По окончании отпевания гроб с телом покойного доставили на вокзал, чтобы препроводить его в Москву и далее на место вечного упокоения в столь любимую им Козельскую Введенскую Оптину пустынь. Его похоронили у алтаря соборного храма. На подножии креста, установленного на могиле И.В. Киреевского, по благословению его духовника, старца иеромонаха Макария (Иванова) [122], были высечены слова, в которых отразилась вся земная жизнь философа-христианина: Премудрость возлюбих и поисках от юности моея… Познав же, яко не инако одержу, аще не Господь даст… приидох ко Господу [123].
Нина Лазарева
Рядом со славянофилами
Добрые силы в одиночестве не растут. Рожь заглохнет между сорных трав.
В ответ А.С. Хомякову
Статья г-на Хомякова возбудила во многих из нас желание написать ему возражение. Потому я хотел сначала уступить это удовольствие другим и предложить вам статью об ином предмете.
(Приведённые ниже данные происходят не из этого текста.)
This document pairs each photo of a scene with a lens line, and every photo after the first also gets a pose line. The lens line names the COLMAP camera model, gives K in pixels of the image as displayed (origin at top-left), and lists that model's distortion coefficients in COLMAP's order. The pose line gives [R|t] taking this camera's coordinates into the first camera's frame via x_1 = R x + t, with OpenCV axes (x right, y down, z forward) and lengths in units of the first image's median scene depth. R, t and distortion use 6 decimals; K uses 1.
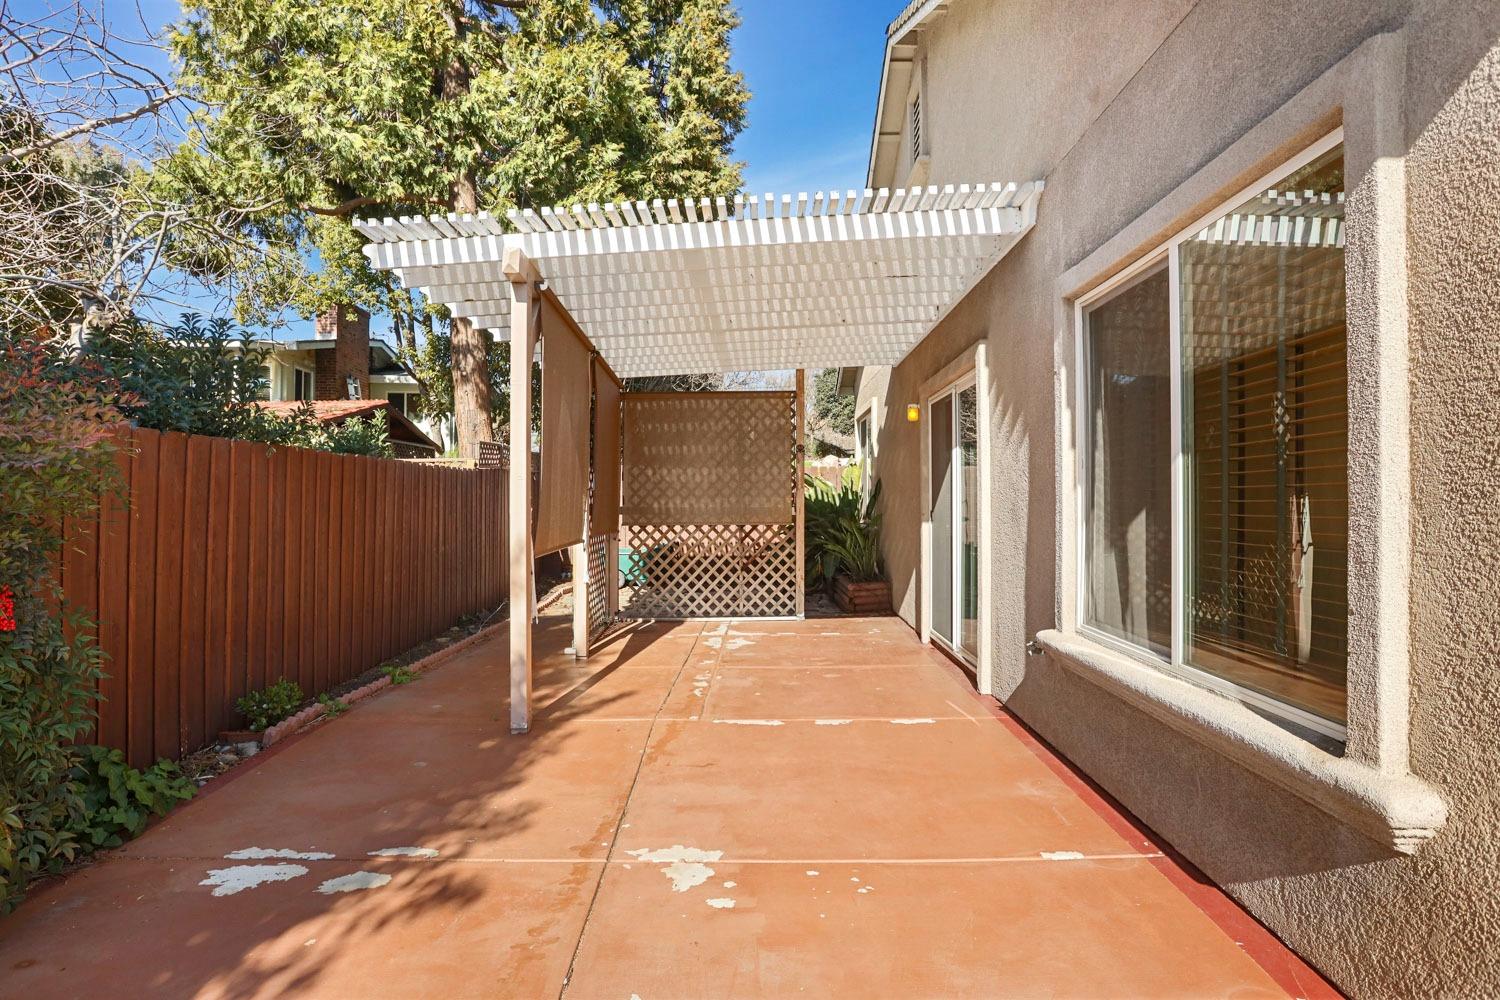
lens RADIAL K [[866.8, 0, 734.9], [0, 866.8, 487.1], [0, 0, 1]] dist [-0.023808, 0.009287]
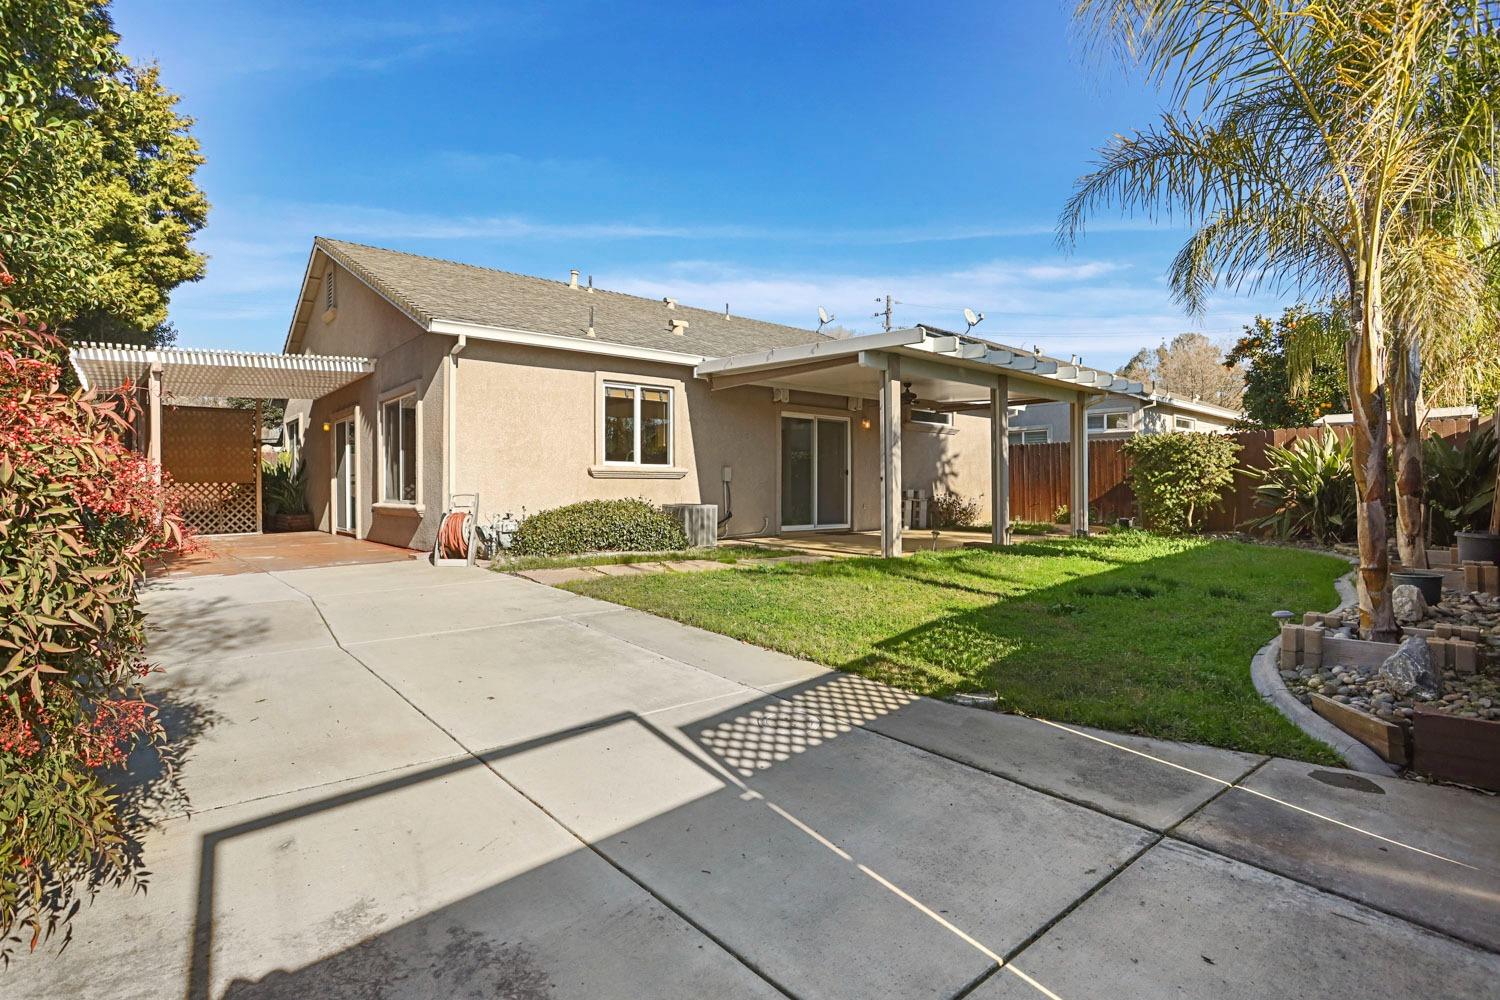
lens RADIAL K [[744.6, 0, 752.7], [0, 744.6, 497.6], [0, 0, 1]] dist [-0.067994, 0.030475]
pose [[0.740097, -0.007745, 0.672456, -0.183435], [-0.011573, 0.999639, 0.024250, 0.025517], [-0.672401, -0.025730, 0.739740, -0.833583]]
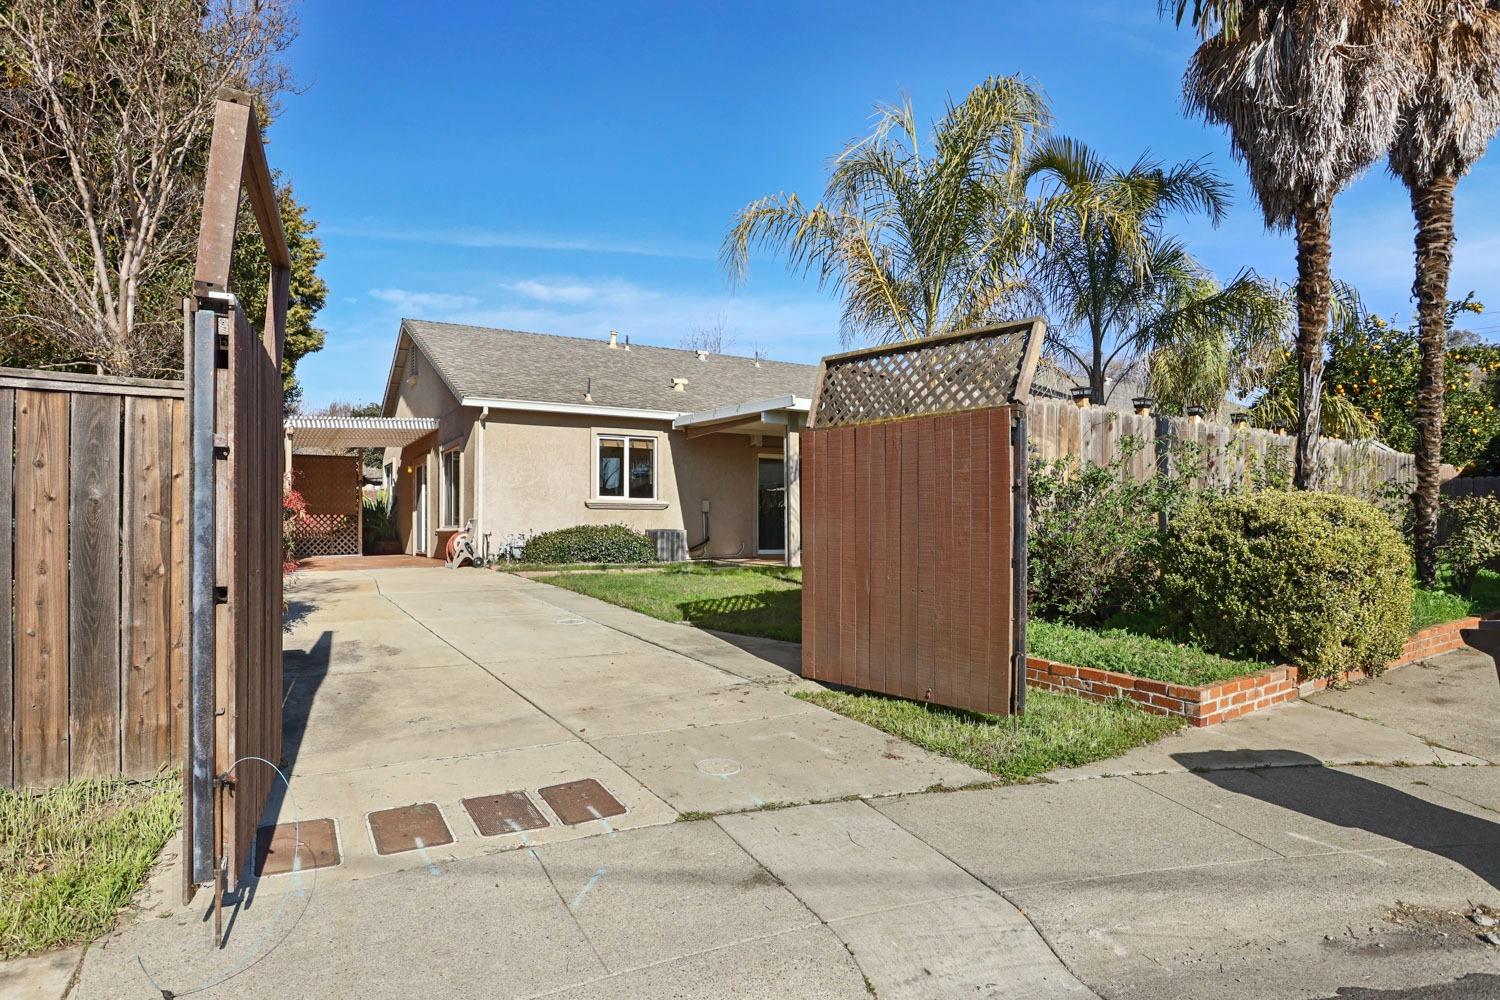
lens RADIAL K [[866.8, 0, 737.2], [0, 866.8, 518.8], [0, 0, 1]] dist [-0.023808, 0.009287]
pose [[0.860995, 0.009018, 0.508533, -0.227437], [-0.010833, 0.999941, 0.000609, 0.041795], [-0.508497, -0.006033, 0.861042, -1.478187]]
Но потом, когда я обдумал, что понятие наше об отношении прошедшего состояния России к настоящему принадлежит не к таким вопросам, о которых мы можем иметь безнаказанно то или другое мнение, как о предметах литературы, о музыке или о иностранной политике, но составляет, так сказать, существенную часть нас самих, ибо входит в малейшее обстоятельство, в каждую минуту нашей жизни; когда я обдумал еще, что каждый из нас имеет об этом предмете отличное от других мнение, тогда я решился писать, думая, что моя статья не может помешать другому говорить о том же, потому что это дело для каждого важно, мнения всех различны и единомыслие могло бы быть не бесполезно для всех.
Вопрос обыкновенно предлагается таким образом: прежняя Россия, в которой порядок вещей слагался из собственных ее элементов, была ли лучше или хуже теперешней России, где порядок вещей подчинен преобладанию элемента западного? Если прежняя России была лучше теперешней, говорят обыкновенно, то надобно желать возвратить старое, исключительно русское, и уничтожить западное, искажающее русскую особенность; если же прежняя Россия была хуже, то надобно стараться вводить все западное и истреблять особенность русскую [1].